LASIK surgery has become a popular solution when it comes to correcting astigmatism, nearsightedness, and farsightedness. LASIK’s goal is to reduce the need for contact lenses and glasses for the majority of your day. People who are over 40 years old might wonder if LASIK can also alleviate their need for reading glasses. But before we talk about whether LASIK surgery can help you with getting out of reading glasses, let’s lay down the basics so we’re all on the same page.

But before we talk about whether LASIK surgery can help you with getting out of reading glasses, let’s lay down the basics so we’re all on the same page.

What is Presbyopia?

Presbyopia occurs when the lens becomes stiff and more rigid, which prevents it from helping you focus up close. There is a lens inside your eye (behind the colored part of the eye) that bends and flexes to provide you with the flexibility to focus up close at different near distances quickly and easily.

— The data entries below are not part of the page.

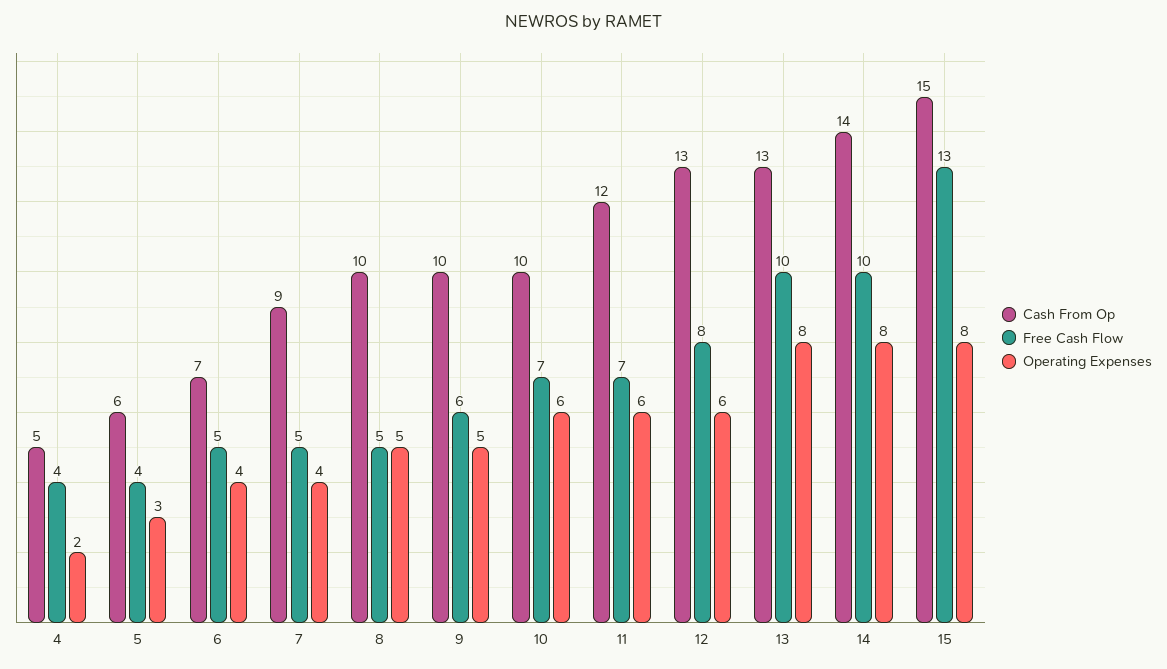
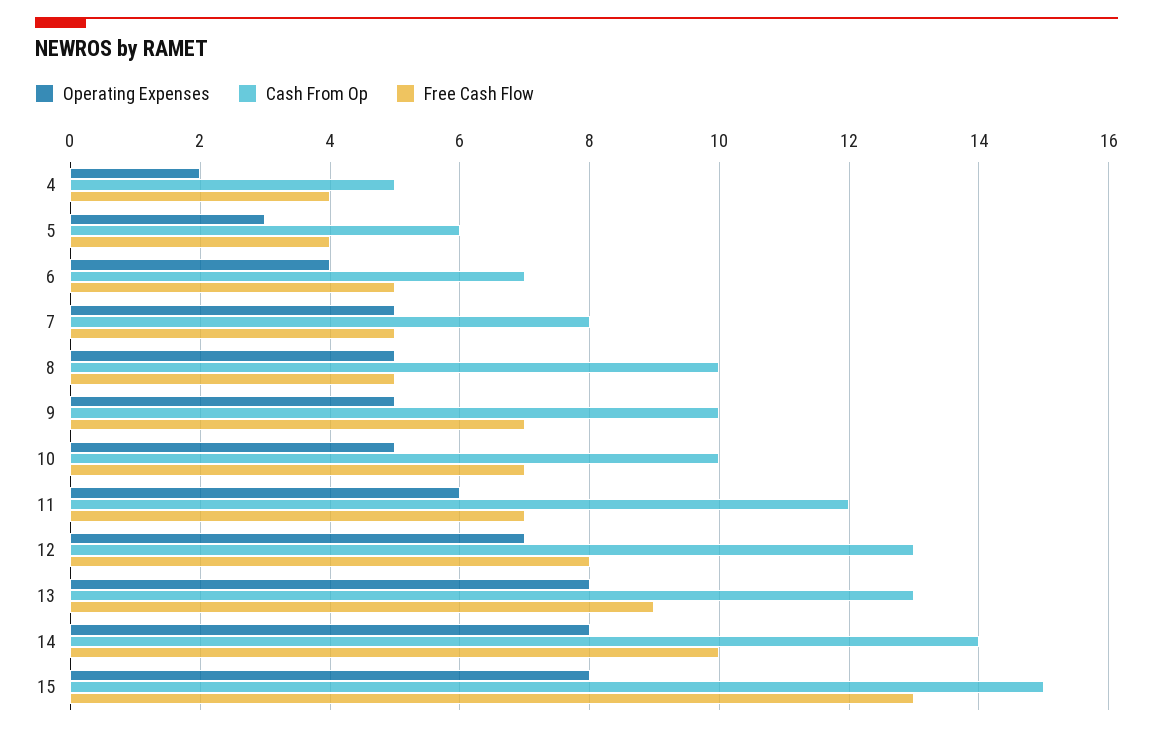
  {
    "Cash From Op": {
      "4": 5,
      "5": 6,
      "6": 7,
-     "7": 9,
+     "7": 8,
      "8": 10,
      "9": 10,
      "10": 10,
      "11": 12,
      "12": 13,
      "13": 13,
      "14": 14,
      "15": 15
    },
    "Free Cash Flow": {
      "4": 4,
      "5": 4,
      "6": 5,
      "7": 5,
      "8": 5,
-     "9": 6,
+     "9": 7,
      "10": 7,
      "11": 7,
      "12": 8,
-     "13": 10,
+     "13": 9,
      "14": 10,
      "15": 13
    },
    "Operating Expenses": {
      "4": 2,
      "5": 3,
      "6": 4,
-     "7": 4,
+     "7": 5,
      "8": 5,
      "9": 5,
-     "10": 6,
+     "10": 5,
      "11": 6,
-     "12": 6,
+     "12": 7,
      "13": 8,
      "14": 8,
      "15": 8
    }
  }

When presbyopia happens, everyday tasks like looking at your texts, reading a book, and looking at prices in a store become challenging. You feel like your arms aren’t long enough for what you’re reading to become apparent. The good news is, there are many ways to cope with presbyopia.

What Is LASIK Surgery?

LASIK is a popular surgery used to correct nearsightedness, farsightedness, and astigmatism. The cornea (front part of the eye) is reshaped using a special laser (excimer laser) so that it eliminates the need for eyeglasses throughout the majority of your day.

Can LASIK Help Me With Presbyopia?

LASIK surgery has a high success rate of helping to correct myopia, hyperopia, and astigmatism. However, it does not totally eliminate the need for glasses, especially when it comes to presbyopia. LASIK only reshapes the cornea but does nothing to help the lens regain its flexibility when it comes to focusing up close.

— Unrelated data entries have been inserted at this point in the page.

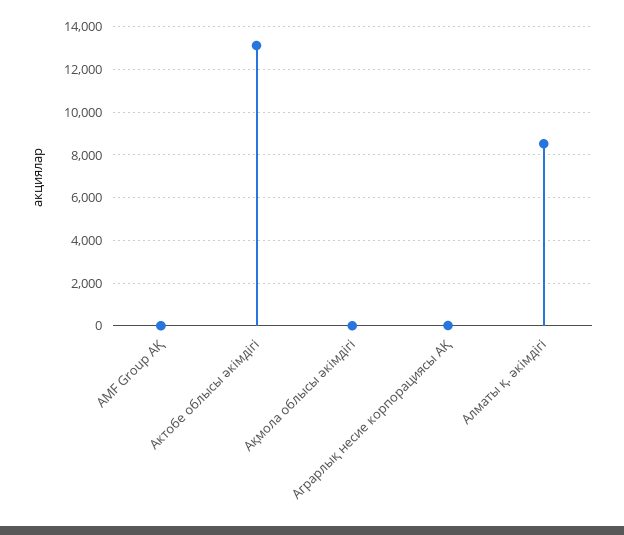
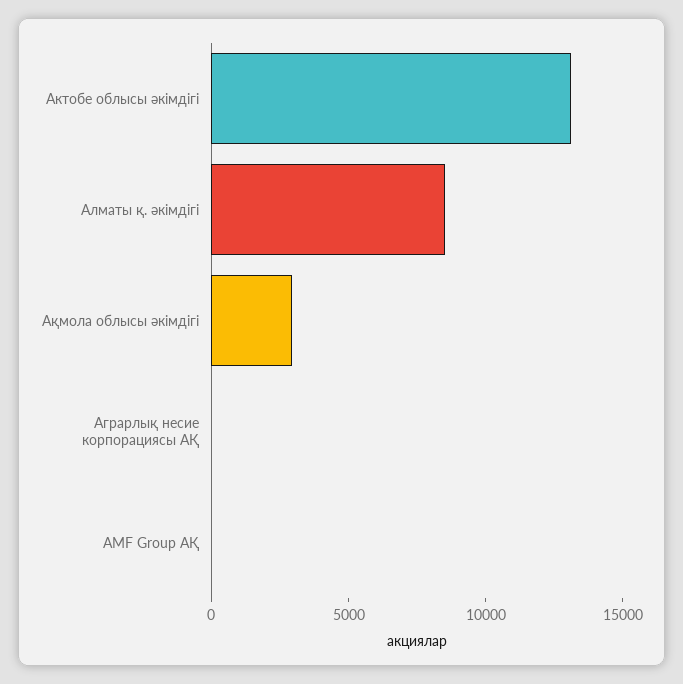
  {
    "AMF Group АҚ": 0,
    "Актобе облысы әкімдігі": 13000,
-   "Ақмола облысы әкімдігі": 0,
+   "Ақмола облысы әкімдігі": 3000,
    "Аграрлық несие корпорациясы АҚ": 0,
    "Алматы қ. әкімдігі": 8500
  }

Getting Rid of Reading Glasses With LASIK

The most common way to use LASIK to help with presbyopia is the use of a technique called monovision – the LASIK surgeon fully corrects the dominant eye for distance and leaves the non-dominant eye fixed for near vision. This eliminates the need for reading glasses since one eye is geared for seeing near exclusively. Unfortunately, this option only works for people who are naturally nearsighted – the rest of us may still need reading glasses, with or without LASIK.

Also, if you are considering this option, it would be prudent to try monovision using contact lenses for at least a month to make sure you can adapt to this new way of seeing. Not everyone can do this since it can be quite disorienting. The brain has to ignore the input from one eye, depending on the activity at the moment. For example, if you are driving a car, your mind has to pay attention to the distance eye and ignore the reading eye. And vice versa for your near activities, like reading.

In this case, your depth perception is also altered, since it takes both eyes to focus on the same thing to have depth perception. Depth perception is important because you need it to gauge the distance of objects, from parking your car to grabbing your coffee mug off the table.

The changes to the cornea by LASIK are not guaranteed to last. It is quite common for your vision to change over months to years, after the surgery.

LASIK surgery is prevalent when it comes to correcting your distance vision from nearsightedness, farsightedness, and astigmatism but is still not widely used for correcting presbyopia.

For those people in their 20’s and 30’s, LASIK can give them the freedom of seeing without the need for glasses or contact lenses for the majority of their day.

However, for people after the ’40s, there is a very good chance that they may still need reading glasses to help them to see up close in the long run.